Taking the tattoos used by the gang members as a reference to distinguish their condition, the Police launched a vast raid that, however, produced two pernicious effects. On the one hand, the massive arrests of gang members multiplied the prison population and increased the risk of riots and confrontations between inmates from rival gangs, such as the one that devastated the El Porvenir Penal Farm, near La Ceiba, in April 2003, where 70 inmates died. of the shots or the flames in circumstances that were not fully clarified.
On the other hand, the gangs themselves challenged the Maduro government with acts of savagery, such as the indiscriminate murder of passengers on urban transport buses, taken by gunmen commandos who fired at the occupants at point-blank range. The worst of these atrocities, which left 28 bodies, took place in San Pedro Sula on December 23, 2004.
President Maduro condemned these actions as acts of barbarism and cowardice that constituted an attack against all Hondurans and promised the punishment of those responsible. The National Police accused the Mara Salvatrucha of multiple crimes and, indeed, the confessions of people arrested and brought to justice confirmed this.
The San Pedro Sula massacre led to a heated political debate on the opportunity and need to further toughen the Penal Code, to punish gang leaders with sentences of up to 30 years in prison and even restore the death penalty —repealed in 1946— for those convicted of extremely serious crimes.
Acknowledgments
- Businessman of the Year in 1983, by the Honduran-American Chamber of Commerce (HAMCHAM), for its innovative career.
- Man of the Year, by newspaper El Heraldo in 1991.
- Boris Goldstein Award as the most outstanding entrepreneur in 1997, by the Associate Managers of Honduras (GEMAH).
Family and private life
His parents are Osmond Levy Maduro Cardoze, a Jew and member of a prominent family of Panamanian businessmen and politicians whose ancestors were Dutch Jews who emigrated to the American continent, and María Cristina Joest Midence, a Honduran national, although a native of Guatemala.
He was married for 25 years to the Salvadoran Miriam Andreu, whom he divorced in 1996. With her he had 4 children: Carolina, Cecilia, Lorena and Ricardo Ernesto.

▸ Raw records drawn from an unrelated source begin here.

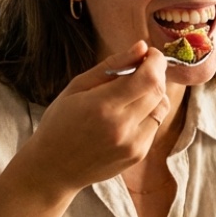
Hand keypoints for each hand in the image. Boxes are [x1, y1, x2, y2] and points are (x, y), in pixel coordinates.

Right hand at [22, 41, 170, 192]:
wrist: (53, 168)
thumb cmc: (59, 123)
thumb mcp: (77, 86)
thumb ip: (111, 65)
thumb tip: (142, 48)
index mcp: (103, 106)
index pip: (148, 78)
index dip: (156, 61)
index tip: (150, 54)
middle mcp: (122, 127)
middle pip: (159, 90)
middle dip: (156, 73)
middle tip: (142, 68)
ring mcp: (133, 144)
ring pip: (162, 107)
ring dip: (154, 93)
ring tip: (133, 92)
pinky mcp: (138, 155)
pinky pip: (155, 124)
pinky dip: (148, 112)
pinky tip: (127, 114)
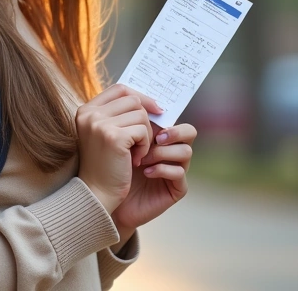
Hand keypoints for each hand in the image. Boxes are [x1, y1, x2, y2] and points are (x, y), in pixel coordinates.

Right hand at [75, 84, 162, 214]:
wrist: (95, 194)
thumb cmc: (103, 166)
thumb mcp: (105, 134)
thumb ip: (118, 115)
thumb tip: (149, 101)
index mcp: (86, 110)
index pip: (119, 89)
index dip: (140, 96)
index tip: (154, 109)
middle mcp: (90, 113)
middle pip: (133, 100)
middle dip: (145, 119)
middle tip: (142, 141)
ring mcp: (100, 123)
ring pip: (140, 115)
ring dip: (145, 135)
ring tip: (135, 153)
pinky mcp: (113, 136)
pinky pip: (143, 131)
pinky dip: (145, 146)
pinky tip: (135, 160)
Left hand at [109, 123, 196, 247]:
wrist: (107, 200)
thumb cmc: (111, 168)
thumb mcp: (117, 140)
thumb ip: (127, 121)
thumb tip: (132, 98)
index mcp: (159, 137)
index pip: (173, 118)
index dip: (163, 114)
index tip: (146, 115)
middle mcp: (171, 152)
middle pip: (190, 131)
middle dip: (175, 131)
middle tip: (157, 137)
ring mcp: (176, 170)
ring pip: (186, 151)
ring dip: (162, 152)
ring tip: (142, 158)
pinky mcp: (176, 189)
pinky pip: (179, 173)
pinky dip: (161, 169)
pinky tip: (145, 172)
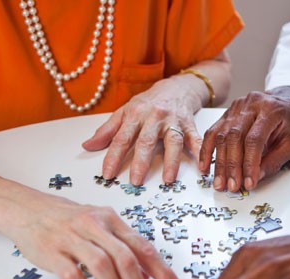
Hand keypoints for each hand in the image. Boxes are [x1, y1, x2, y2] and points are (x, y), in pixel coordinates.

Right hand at [5, 194, 182, 278]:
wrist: (26, 209)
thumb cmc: (66, 220)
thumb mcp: (99, 225)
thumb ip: (122, 247)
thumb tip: (147, 275)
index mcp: (110, 219)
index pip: (143, 247)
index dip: (162, 271)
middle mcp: (93, 225)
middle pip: (125, 258)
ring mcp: (71, 238)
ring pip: (102, 265)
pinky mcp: (51, 252)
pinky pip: (73, 276)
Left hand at [82, 76, 203, 185]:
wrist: (176, 87)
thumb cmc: (148, 103)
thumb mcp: (124, 112)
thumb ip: (107, 131)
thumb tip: (87, 146)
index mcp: (135, 114)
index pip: (121, 138)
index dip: (113, 157)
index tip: (108, 174)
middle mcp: (154, 117)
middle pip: (146, 141)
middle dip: (141, 161)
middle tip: (135, 181)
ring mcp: (173, 121)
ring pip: (172, 141)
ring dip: (171, 161)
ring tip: (168, 179)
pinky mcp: (189, 124)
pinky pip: (195, 139)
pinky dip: (200, 152)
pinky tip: (202, 168)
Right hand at [198, 86, 289, 192]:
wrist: (287, 101)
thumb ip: (274, 161)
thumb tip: (255, 177)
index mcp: (271, 110)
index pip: (255, 139)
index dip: (250, 163)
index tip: (249, 183)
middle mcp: (251, 105)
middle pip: (234, 137)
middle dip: (232, 166)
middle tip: (232, 186)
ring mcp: (236, 108)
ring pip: (221, 136)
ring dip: (219, 162)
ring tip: (220, 182)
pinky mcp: (226, 114)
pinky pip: (212, 132)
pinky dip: (207, 151)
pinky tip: (205, 166)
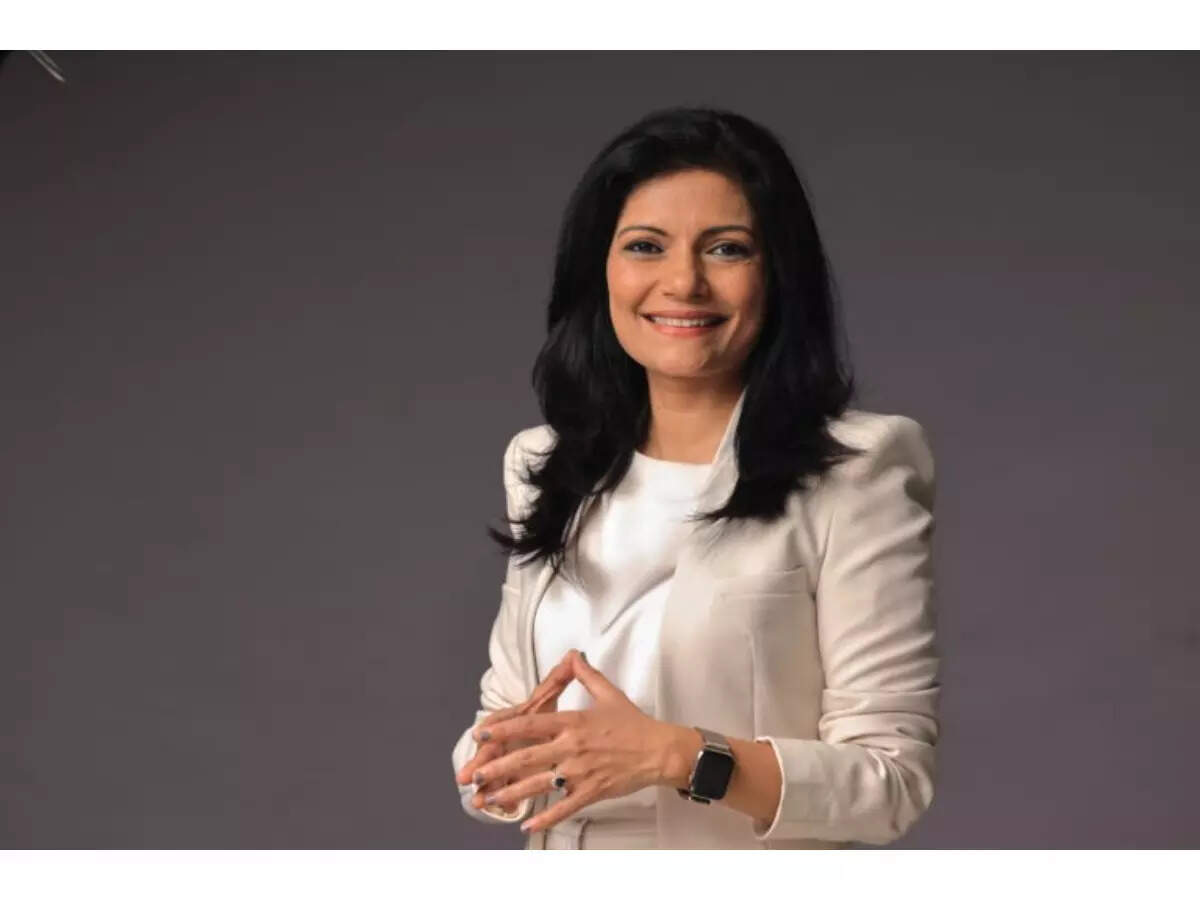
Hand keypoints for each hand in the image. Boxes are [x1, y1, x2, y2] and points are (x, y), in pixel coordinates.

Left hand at [466, 648, 680, 832]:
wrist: (658, 751)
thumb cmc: (633, 724)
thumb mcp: (609, 693)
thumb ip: (587, 675)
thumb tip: (574, 654)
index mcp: (573, 722)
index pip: (531, 725)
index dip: (503, 729)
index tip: (481, 734)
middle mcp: (572, 747)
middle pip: (527, 758)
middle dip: (497, 768)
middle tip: (474, 776)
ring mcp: (580, 772)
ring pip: (539, 784)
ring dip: (511, 793)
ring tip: (488, 800)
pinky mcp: (591, 792)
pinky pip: (563, 808)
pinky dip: (544, 818)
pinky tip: (526, 825)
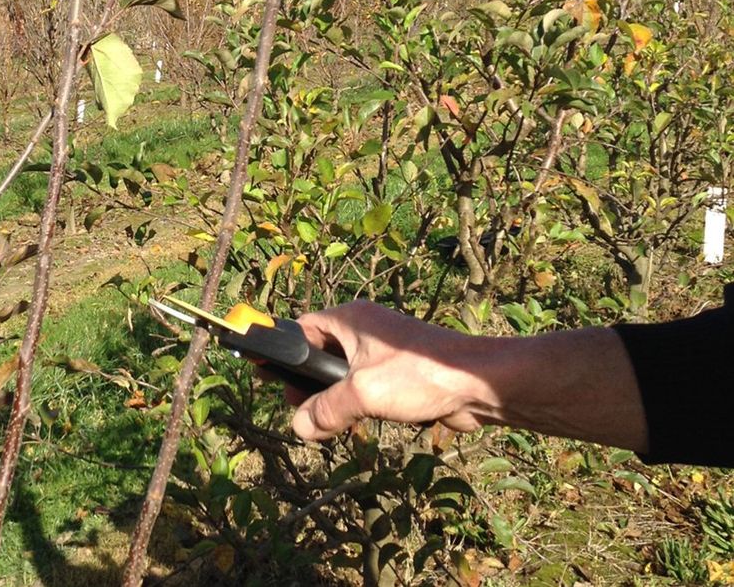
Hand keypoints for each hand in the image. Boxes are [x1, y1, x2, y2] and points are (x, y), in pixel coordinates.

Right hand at [288, 301, 484, 440]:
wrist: (476, 383)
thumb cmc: (419, 374)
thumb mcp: (363, 392)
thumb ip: (326, 409)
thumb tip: (298, 426)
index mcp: (350, 319)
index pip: (303, 327)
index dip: (284, 351)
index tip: (269, 376)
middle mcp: (364, 329)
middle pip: (320, 352)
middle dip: (307, 381)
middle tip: (298, 407)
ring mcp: (382, 351)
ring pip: (344, 372)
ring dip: (333, 396)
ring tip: (324, 422)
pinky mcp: (399, 373)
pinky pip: (365, 385)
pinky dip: (356, 403)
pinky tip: (354, 425)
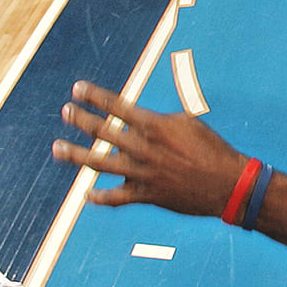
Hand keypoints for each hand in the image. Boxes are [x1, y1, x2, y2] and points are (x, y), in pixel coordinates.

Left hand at [52, 81, 245, 214]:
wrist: (228, 184)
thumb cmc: (213, 150)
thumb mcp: (191, 122)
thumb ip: (165, 115)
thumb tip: (154, 106)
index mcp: (155, 125)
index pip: (117, 106)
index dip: (94, 97)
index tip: (77, 89)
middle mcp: (144, 147)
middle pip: (102, 132)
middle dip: (80, 119)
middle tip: (66, 111)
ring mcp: (142, 172)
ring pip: (99, 163)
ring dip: (75, 155)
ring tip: (57, 148)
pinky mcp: (146, 194)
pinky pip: (115, 197)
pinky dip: (100, 197)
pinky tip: (87, 195)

The latter was a victim of organized crime, being assassinated at the age of 25 in an attempted kidnapping in San Pedro Sula on April 23, 1997. As a result of this incident, the National Congress approved the modification of the Constitution to introduce the life imprisonment as the maximum penalty for extremely serious crimes. Maduro currently has four grandchildren.

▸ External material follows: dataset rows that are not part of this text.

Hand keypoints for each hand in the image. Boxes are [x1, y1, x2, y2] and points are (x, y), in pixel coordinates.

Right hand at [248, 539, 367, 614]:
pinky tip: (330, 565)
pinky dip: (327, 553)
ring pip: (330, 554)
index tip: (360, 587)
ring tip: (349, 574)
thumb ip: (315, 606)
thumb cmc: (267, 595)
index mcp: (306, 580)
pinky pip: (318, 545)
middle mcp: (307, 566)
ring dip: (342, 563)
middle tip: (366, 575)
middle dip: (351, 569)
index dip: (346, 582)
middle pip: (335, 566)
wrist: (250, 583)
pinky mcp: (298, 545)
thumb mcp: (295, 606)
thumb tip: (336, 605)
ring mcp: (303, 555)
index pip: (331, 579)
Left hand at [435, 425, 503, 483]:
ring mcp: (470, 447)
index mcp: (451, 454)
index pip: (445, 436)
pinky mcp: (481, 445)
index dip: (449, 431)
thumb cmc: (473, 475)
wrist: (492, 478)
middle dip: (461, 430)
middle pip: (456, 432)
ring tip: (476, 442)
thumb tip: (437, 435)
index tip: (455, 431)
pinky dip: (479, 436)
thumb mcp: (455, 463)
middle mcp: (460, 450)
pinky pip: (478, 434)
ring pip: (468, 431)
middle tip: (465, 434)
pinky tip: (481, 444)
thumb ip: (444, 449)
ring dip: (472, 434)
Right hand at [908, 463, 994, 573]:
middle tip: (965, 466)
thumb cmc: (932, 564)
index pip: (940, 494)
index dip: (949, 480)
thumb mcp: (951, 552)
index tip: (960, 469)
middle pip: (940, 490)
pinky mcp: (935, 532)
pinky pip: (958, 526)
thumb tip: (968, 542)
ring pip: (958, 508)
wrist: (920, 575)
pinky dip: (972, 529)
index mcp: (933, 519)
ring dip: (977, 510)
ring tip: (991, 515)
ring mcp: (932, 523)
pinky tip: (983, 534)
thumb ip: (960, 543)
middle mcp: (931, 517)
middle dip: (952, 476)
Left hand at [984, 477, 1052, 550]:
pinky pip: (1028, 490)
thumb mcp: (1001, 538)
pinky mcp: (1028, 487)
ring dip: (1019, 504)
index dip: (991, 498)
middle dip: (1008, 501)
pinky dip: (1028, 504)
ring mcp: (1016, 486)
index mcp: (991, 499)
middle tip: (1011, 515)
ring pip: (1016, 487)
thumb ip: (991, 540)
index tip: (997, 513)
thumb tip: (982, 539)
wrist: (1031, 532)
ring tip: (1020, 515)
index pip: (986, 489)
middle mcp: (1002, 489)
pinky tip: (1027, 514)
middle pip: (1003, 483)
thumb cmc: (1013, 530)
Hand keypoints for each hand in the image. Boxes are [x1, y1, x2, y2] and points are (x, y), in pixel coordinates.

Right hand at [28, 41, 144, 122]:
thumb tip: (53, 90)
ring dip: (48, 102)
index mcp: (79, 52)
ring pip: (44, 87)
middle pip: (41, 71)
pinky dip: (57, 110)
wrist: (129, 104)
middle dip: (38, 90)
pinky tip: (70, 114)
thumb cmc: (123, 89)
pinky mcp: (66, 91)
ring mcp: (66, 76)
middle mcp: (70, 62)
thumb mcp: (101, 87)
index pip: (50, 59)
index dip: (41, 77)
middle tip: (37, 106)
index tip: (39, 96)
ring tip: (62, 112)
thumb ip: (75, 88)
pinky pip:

In the last third of 2001, while he was running the presidential campaign, he met the Spanish Aguas Ocaña, who was working as chancellor of the Spanish embassy in Tegucigalpa. He married her on October 10, 2002 in an intimate ceremony to which the press did not have access. Their divorce process began in January 2006, for which reason Ocaña did not accompany Maduro to the transfer of presidential command on the 27th. of that month, and the next day he was back in Spain with the three children that the couple had adopted.
Maduro remarried on December 5, 2009, with the Honduran Melissa Callejas Cantero, after almost three years of dating, in a ceremony that the press did not have access to. Callejas is the founder of the Casa de Oro jewelry store and has a daughter from a previous marriage named Giulia.